* Task requirements: Return, word for word, every line starting at the line with "564 573 18.01" and ending at the final line of the entries; skip the pictures.

* Material provided:
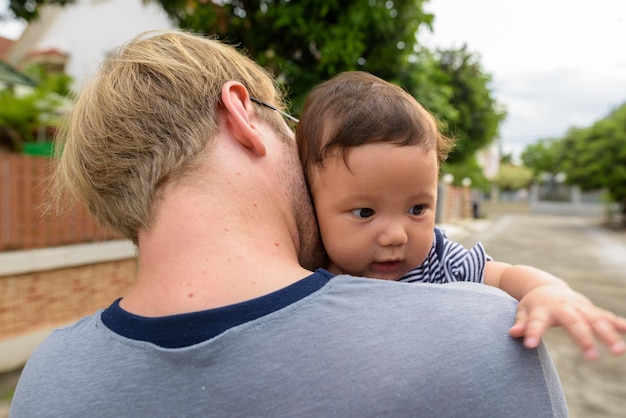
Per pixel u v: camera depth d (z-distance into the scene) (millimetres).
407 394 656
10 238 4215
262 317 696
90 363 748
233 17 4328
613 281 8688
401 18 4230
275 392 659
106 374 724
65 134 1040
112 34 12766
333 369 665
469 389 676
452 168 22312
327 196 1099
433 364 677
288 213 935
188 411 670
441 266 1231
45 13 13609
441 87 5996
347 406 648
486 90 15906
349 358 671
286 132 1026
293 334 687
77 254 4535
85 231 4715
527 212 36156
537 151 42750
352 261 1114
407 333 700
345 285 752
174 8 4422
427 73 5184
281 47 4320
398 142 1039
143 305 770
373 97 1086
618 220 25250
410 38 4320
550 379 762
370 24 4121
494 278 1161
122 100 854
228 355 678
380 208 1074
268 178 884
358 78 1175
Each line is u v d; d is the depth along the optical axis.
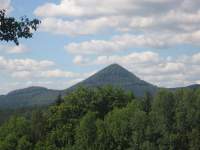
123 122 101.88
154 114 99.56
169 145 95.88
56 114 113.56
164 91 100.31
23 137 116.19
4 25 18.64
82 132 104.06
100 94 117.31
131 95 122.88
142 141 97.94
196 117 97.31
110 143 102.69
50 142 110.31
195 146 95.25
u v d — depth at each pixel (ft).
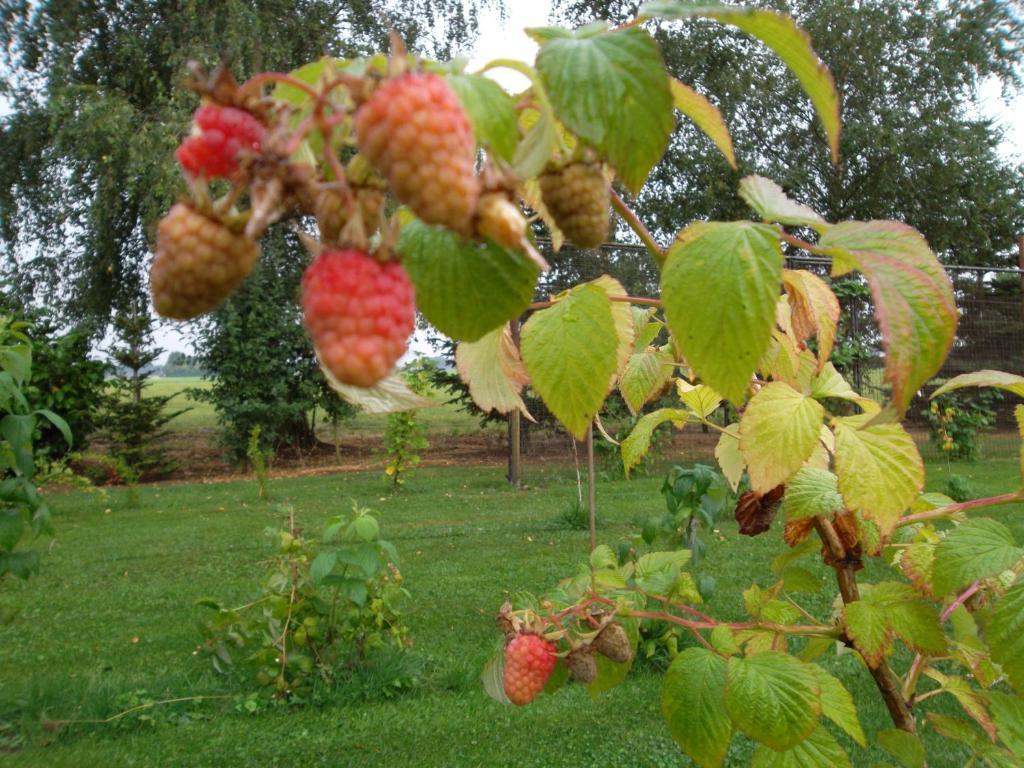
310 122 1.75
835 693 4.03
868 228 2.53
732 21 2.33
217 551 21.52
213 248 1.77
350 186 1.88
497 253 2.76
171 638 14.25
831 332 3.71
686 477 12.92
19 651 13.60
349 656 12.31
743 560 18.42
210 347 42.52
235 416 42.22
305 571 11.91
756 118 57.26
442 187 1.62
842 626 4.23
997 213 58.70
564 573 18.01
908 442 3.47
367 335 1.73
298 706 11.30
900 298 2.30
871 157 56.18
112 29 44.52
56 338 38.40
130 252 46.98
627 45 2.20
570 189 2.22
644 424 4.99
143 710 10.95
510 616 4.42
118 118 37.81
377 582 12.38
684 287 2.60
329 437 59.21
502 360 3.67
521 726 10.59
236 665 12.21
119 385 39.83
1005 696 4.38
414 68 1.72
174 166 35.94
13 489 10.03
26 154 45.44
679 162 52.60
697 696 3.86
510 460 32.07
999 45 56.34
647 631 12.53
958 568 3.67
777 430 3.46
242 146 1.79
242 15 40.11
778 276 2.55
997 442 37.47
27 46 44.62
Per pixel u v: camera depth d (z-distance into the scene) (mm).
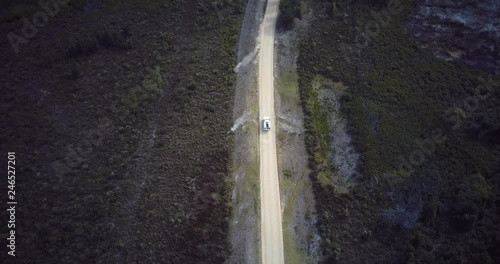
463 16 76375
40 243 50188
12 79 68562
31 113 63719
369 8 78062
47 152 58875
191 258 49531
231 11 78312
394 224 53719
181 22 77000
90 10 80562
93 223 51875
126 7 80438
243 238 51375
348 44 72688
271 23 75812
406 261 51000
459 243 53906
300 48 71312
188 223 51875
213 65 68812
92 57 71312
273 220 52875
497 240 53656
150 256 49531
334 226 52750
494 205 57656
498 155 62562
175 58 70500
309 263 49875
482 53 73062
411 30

* Finished exercise:
564 573 18.01
908 442 3.47
367 335 1.73
298 706 11.30
900 298 2.30
871 157 56.18
112 29 44.52
56 338 38.40
130 252 46.98
627 45 2.20
570 189 2.22
644 424 4.99
143 710 10.95
510 616 4.42
118 118 37.81
377 582 12.38
684 287 2.60
329 437 59.21
502 360 3.67
521 726 10.59
236 665 12.21
119 385 39.83
1005 696 4.38
414 68 1.72
174 166 35.94
13 489 10.03
26 154 45.44
679 162 52.60
697 696 3.86
510 460 32.07
999 45 56.34
647 631 12.53
958 568 3.67
777 430 3.46
242 146 1.79
242 15 40.11
778 276 2.55
997 442 37.47
27 46 44.62
Per pixel u v: camera depth d (z-distance into the scene) (mm).
463 16 76375
40 243 50188
12 79 68562
31 113 63719
369 8 78062
47 152 58875
191 258 49531
231 11 78312
394 224 53719
181 22 77000
90 10 80562
93 223 51875
126 7 80438
243 238 51375
348 44 72688
271 23 75812
406 261 51000
459 243 53906
300 48 71312
188 223 51875
213 65 68812
92 57 71312
273 220 52875
497 240 53656
150 256 49531
334 226 52750
494 205 57656
498 155 62562
175 58 70500
309 263 49875
482 53 73062
411 30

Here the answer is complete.